Günü kurtaran toplumlar hızla Ortadoğululaşır. Bu coğrafi değil zihinsel olarak. Yoksullaşan ve sadece günü kurtarmakla meşgul olan toplum. Hayal bile kuramayan bir toplum. Geleceği çalındı. Gençlerin hayali yok geleceği yok.
“Umutları yeşertecek deli yürek bir oluşuma ihtiyaç var”
Türkiye’de umutları yeşertecek yeni bir anlayışa ihtiyaç var. İnsan odaklı bir anlayış. Paradigmaları yıkacak bir anlayış. Yeni bir siyasi atmosfere ihtiyaç var. Bütün amacımız o. Organize olmalıyız. Umutları yeşertecek deli yürek bir oluşuma ihtiyaç var. Toplumun arayışı var.

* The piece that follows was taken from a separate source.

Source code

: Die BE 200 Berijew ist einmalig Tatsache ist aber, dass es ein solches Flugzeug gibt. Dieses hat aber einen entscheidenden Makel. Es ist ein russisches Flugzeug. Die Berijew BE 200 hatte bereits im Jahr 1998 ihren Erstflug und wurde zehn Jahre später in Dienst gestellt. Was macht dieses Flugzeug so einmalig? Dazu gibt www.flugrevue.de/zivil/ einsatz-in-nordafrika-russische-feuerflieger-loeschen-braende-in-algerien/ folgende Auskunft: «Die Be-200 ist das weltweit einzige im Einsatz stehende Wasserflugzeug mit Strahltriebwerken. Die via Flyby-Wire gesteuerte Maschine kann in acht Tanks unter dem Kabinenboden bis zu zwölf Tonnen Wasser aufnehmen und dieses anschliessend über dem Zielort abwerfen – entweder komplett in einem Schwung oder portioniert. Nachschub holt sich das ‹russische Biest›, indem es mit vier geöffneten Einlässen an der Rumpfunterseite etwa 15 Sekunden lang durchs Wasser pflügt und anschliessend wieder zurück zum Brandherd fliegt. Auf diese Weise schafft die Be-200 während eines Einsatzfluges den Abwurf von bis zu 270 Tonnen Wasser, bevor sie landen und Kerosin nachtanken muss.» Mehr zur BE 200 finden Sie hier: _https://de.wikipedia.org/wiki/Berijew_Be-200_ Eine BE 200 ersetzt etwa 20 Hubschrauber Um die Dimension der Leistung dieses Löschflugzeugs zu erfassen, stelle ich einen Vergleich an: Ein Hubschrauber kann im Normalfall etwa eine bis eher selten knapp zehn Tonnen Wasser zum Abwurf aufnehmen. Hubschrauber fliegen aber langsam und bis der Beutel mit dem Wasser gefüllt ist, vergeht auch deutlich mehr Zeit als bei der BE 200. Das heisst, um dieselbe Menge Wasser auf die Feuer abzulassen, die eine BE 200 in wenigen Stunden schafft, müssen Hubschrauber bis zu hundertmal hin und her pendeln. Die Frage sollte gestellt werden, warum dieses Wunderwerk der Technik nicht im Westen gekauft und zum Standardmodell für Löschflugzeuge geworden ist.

Yerel seçimlerde gösterdi.
Kurtuluş savaşı, Yunanlılara karşı değil emperyalizme karşı yapıldı. Atatürk’ün ölümünden sonra merkez sağ, Siyasal İslam denendi. Şimdi yeni bir arayış var.
Atatürk öldükten sonra ülke üç saçağı üzerine inşa oldu: Dindarlar, Kemalistler, Milliyetçiler…
Bu üç kesimi birleştirecek Türkiye’nin merkezinin inşa edilmesi lazım, siyasi anlamda boşluk burada. Toplumun sağduyusu yerel seçimde kendisini gösterdi. Bu iktidara karşı tepkisini de defalarca koydu aslında; 2015 seçimlerinde, Gezi eylemleriyle…
Bu toplum sağduyusuyla hareket ediyor. Bu millete güveniyorum. Farkına varırsak. Bütün değerler bizim, bu değerler istismar edilmemeli. Milliyetçilik, Atatürkçülük vs. Hiçbiri istismar edilmemeli. Benim derdim bu.
Yan yana yaşamayı öğrenmeliyiz. Yoksa yok olacağız. Türkler Kürtler hep beraber yaşamayı öğrenmeliyiz.
Türkiye demokrasiden uzaklaştırıldı. Teokratik yapıya döndü. Ortadoğu’ları. Faşizme varan bir baskı var. Onun için insanlar ürküyor. Korkuyor.
Toplum şu anda kaos içinde ruh hali. İktidar yaşamını devam ettirmek için baskıyı arttırıyor. Birlikte yaşama duygumuzu çatıştırıyorlar. Onun için Türk milleti aklını başına alsın. Uyansın. Oyun çok büyük ve çok tehlikeli. Irak’tan Suriye’den Libya’dan dersimizi alalım.